「いのち」

 

ある日、日本語新聞の片隅に出た短い見出しに、目が釘づけになった。「農村に住みたい4割、でも少ない定住希望」とある。ある財団が東京首都圏の人間を対象に行った、「村づくり」アンケート調査の結果を報じた小さな囲み記事だった。記事を読み終えて、神戸に生まれ育った私は一人微笑んだ。私だって農村に住みたいと思ったことは一度もなかった。ましてや住むことになるとは夢にも思わなかった。

 しかし、7年前、ひょんなことで、私の生まれて初めての田舎生活が始まった。アメリカ中西部、過疎のプレーリーに囲まれた刺激のない暮らしに、私は毎日口をとがらせていた。が、いつのまにやら、田舎に住んでいるからこそ、私の中で新しい何かが生まれていることに気づきはじめた。

 自然ー私がこの言葉を、これほどまでじっくりと厳粛に受け取ったことが、かつてあっただろうか。6月の雪も、ゴルフボール大の雹が吹き溜まりをつくる激しい夏の嵐も、瞬間に天から地へ垂直に切り裂き走る稲妻も、そして空に異様な模様を描く竜巻も、みんな自分たちの好きな時に大威張りでやってきて、人間をひれ伏させてしまう。人はただひたすら、空を見上げ、嵐が過ぎ去るのを待つ。

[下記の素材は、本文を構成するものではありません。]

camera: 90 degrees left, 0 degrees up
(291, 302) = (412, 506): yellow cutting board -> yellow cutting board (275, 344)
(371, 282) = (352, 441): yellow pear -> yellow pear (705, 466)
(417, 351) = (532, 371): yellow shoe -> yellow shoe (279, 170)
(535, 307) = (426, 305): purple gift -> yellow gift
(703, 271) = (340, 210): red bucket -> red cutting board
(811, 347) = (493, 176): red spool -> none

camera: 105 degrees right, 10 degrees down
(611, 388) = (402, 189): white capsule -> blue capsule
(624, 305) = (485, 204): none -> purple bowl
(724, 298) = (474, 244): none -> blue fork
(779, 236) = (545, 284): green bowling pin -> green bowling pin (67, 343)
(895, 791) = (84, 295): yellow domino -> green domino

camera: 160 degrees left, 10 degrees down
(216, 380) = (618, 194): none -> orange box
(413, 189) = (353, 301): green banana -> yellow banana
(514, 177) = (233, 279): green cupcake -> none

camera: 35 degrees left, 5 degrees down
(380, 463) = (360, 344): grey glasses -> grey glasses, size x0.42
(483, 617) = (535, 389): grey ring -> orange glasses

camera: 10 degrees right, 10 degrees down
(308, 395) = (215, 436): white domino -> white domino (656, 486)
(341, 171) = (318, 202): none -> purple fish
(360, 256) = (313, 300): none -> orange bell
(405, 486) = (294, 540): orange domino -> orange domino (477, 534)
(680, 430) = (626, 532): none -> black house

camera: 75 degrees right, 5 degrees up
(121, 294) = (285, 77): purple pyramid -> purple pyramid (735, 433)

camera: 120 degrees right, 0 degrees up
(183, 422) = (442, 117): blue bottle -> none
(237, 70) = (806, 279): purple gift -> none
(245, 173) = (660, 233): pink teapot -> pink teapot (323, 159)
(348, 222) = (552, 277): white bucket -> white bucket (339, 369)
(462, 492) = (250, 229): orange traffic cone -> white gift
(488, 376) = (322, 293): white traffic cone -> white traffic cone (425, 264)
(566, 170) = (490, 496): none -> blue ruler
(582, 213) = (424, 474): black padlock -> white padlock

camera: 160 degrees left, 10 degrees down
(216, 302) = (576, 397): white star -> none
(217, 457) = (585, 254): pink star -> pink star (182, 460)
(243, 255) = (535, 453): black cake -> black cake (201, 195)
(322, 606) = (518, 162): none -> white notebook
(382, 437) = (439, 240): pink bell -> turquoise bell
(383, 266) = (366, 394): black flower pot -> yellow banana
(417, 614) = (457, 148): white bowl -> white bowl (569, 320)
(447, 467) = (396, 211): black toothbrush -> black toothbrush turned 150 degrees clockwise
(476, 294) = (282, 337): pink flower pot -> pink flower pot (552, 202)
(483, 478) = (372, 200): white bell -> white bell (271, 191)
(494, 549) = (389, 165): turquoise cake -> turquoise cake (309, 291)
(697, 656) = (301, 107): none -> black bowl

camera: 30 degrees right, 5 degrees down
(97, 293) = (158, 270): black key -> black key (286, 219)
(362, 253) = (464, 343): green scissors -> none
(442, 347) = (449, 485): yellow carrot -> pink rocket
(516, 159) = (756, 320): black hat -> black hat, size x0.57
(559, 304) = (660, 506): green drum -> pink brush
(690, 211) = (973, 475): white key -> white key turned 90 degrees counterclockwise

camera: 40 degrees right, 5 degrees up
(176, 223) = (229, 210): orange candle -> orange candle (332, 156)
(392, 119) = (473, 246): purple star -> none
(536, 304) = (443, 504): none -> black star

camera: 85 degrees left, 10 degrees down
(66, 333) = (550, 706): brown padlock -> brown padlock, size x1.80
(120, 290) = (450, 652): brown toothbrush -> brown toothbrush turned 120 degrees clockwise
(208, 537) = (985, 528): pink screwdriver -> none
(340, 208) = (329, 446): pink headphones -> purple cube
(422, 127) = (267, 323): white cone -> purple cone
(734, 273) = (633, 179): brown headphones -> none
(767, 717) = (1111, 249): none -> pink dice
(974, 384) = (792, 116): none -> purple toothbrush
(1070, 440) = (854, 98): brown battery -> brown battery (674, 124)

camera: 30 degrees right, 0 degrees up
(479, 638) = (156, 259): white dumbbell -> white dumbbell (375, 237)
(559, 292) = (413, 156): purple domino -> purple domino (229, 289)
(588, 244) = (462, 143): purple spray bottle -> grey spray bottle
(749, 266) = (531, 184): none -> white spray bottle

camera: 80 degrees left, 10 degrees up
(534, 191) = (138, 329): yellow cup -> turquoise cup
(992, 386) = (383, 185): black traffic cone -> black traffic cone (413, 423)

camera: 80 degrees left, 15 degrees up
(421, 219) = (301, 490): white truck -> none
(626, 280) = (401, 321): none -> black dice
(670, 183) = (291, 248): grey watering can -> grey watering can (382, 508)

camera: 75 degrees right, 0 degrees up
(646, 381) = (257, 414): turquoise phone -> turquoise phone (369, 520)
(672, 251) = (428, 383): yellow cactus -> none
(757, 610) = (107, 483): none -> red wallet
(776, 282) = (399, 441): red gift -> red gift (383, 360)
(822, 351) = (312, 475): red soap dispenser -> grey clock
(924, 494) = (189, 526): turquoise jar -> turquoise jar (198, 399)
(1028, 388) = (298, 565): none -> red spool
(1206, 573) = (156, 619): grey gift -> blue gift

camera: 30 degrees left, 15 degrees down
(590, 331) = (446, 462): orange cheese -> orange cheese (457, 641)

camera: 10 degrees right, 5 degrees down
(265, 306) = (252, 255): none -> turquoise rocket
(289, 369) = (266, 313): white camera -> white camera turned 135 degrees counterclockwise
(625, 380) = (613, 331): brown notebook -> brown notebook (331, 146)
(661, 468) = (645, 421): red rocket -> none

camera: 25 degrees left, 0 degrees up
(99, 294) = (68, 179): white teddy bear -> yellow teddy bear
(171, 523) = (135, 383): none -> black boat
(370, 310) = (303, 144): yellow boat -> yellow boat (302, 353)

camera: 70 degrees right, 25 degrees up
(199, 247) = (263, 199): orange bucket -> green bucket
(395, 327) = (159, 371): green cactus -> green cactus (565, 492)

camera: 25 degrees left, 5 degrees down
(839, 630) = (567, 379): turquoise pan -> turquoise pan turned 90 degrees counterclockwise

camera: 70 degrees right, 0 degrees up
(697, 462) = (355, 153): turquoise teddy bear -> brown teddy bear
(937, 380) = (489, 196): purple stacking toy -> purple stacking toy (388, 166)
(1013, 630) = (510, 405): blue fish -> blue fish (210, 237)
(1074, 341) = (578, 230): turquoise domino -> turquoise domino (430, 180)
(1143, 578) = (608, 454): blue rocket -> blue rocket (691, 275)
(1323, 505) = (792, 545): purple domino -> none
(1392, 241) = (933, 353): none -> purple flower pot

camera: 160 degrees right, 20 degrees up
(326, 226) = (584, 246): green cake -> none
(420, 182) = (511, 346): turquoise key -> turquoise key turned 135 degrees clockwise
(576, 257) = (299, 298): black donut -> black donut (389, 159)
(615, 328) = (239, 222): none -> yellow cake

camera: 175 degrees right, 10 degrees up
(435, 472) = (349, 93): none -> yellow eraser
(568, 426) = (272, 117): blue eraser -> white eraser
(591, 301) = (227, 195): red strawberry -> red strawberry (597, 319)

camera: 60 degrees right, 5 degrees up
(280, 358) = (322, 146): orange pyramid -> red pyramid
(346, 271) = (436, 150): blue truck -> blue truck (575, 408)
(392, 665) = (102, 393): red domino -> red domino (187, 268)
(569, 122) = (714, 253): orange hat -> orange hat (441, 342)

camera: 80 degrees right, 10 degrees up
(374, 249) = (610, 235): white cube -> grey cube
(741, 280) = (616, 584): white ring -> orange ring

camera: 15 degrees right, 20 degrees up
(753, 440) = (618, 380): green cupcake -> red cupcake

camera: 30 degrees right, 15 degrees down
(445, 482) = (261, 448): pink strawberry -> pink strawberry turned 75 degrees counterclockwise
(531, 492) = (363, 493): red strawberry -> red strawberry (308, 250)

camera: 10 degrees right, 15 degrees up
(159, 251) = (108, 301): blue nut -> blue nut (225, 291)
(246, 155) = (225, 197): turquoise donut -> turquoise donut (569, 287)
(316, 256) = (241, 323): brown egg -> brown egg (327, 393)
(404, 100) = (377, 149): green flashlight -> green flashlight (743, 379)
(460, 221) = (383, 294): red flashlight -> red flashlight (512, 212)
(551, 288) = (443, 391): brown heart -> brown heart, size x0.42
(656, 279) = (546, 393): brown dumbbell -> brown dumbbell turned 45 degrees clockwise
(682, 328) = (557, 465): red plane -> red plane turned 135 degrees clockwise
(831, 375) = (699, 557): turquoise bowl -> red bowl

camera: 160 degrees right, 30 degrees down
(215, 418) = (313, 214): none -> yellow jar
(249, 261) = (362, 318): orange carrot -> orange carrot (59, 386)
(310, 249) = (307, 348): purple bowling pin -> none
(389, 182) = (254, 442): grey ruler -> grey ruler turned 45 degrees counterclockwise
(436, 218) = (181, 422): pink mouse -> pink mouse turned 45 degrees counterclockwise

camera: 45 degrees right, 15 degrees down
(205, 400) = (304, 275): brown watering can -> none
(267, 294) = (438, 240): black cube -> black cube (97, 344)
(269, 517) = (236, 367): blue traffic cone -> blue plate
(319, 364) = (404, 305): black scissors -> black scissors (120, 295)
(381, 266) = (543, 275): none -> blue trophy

 ここでは、天気だけが変る。自然を前にして、人は無力だ。都会では、コンクリートの舗道に響く自分のハイヒールの足音と、自分の横を足早に過ぎていく人の群れの中にしか自分が見出せなかった私。その私が今、このプレーリーの真ん中で、大自然の日々の営みと気まぐれを、毎日飽きずに見守っている。そんな自分の姿に、私はふと、自分の身体がこれまで何をひそかに求めてきたかを、そっと垣間見るような気がするのだ。それは、いのちへの回帰ともいえるものかもしれない。

 夏の夕方5時、照りつける陽射しもなんとかしのげるころ、私は庭に出て、雑草抜きをはじめる。スコップの先で、芝にとってかわろうと地中深く根を伸ばした雑草をよりわけ、満身の力でひっこぬくのだ。土をいじり、草という生き物に触れていると、なぜか心が素直に安らいでいく。父が退職後どうして畑仕事をはじめ、命を落とすまでのめりこんでいったのか。

 

父は野菜づくりに熱中する気持ちを、「自分が世話をしてやればやっただけ、野菜は素直に育つ。それがかわいくてたまらない」と母に語っていた。私は硬骨漢の父に反発し、ほとんど話をすることもなく結婚、アメリカに来た。年に一度は帰国し、顔を見せてはいたが、心を開いて話をすることは決してなかった。父が野菜にかけた思いは、遠く離れてしまった私への寂しさ、あきらめだったのか。

 父の畑で聞いた、近所の人の淡々とした声が今も聞えてくる。

 「お気を落とされぬように。野菜もね、みんな毎年、花をつけ実をつけて種を作り、後に子孫を残したと思ったら、自然に枯れていくのですよ」と。9月、木々は早くも葉を落とし、冬支度に入っている。まもなく凍りついた冬がやってくるのを知っているのだ。

 

 12月、ある夜の10時すぎ、私は仕事を終えて建物の外に出た。気温零下25度という、人間の生死すら賭けた凍てついた冬の夜に人影はない。街燈のにぶいオレンジの光を受けて、樹氷がぼんやりと薄闇に浮かんでいる。霧が樹氷の回りを漂っているのが見えた。あまりにも幻想的な美しさに、私は一瞬、このままこの膚を突き通す冷気に身を任せられたら、と思った。そして、畏怖の心で冬枯れの木を仰いだ。

葉をすべて落とし、裸の幹を厳しい寒風に、深い雪にさらしてもじっと耐え、いのちを育てるかけがえのない力を内にしっかりと守りつづけている冬枯れの木になりたいと思った。人間の醜いエゴや欲のすべてをそぎ落とし、身を飾るすべが何一つなくなっても毅然と立ち、凛とした裸の枝えだを思いっきり広げて、くっきりと鮮やかに黒い線画を自由自在に描くことができる冬枯れの木になりたいと思ったのだ。

 

 父を失った喪失感と、日々成長し、私から離れていく娘への一抹の寂しさは、日増しに大きくなっていく。が同時に、私は自分がだんだん小さくなっていくのを感じている。そして、少しずつ大自然に取り込まれ、私の中の喪失感や寂しさが、やがて自然の懐と重なりあう時、私の後に続くいのちー娘をしっかりと守ってやれるような、そんな気がしている。私は今、プレーリーの厳しい冬が大好きである。零下30度の凍りついた大気の中でも、新しいいのちの季節ー春を待つことができる冬はとめどなくいとおしい。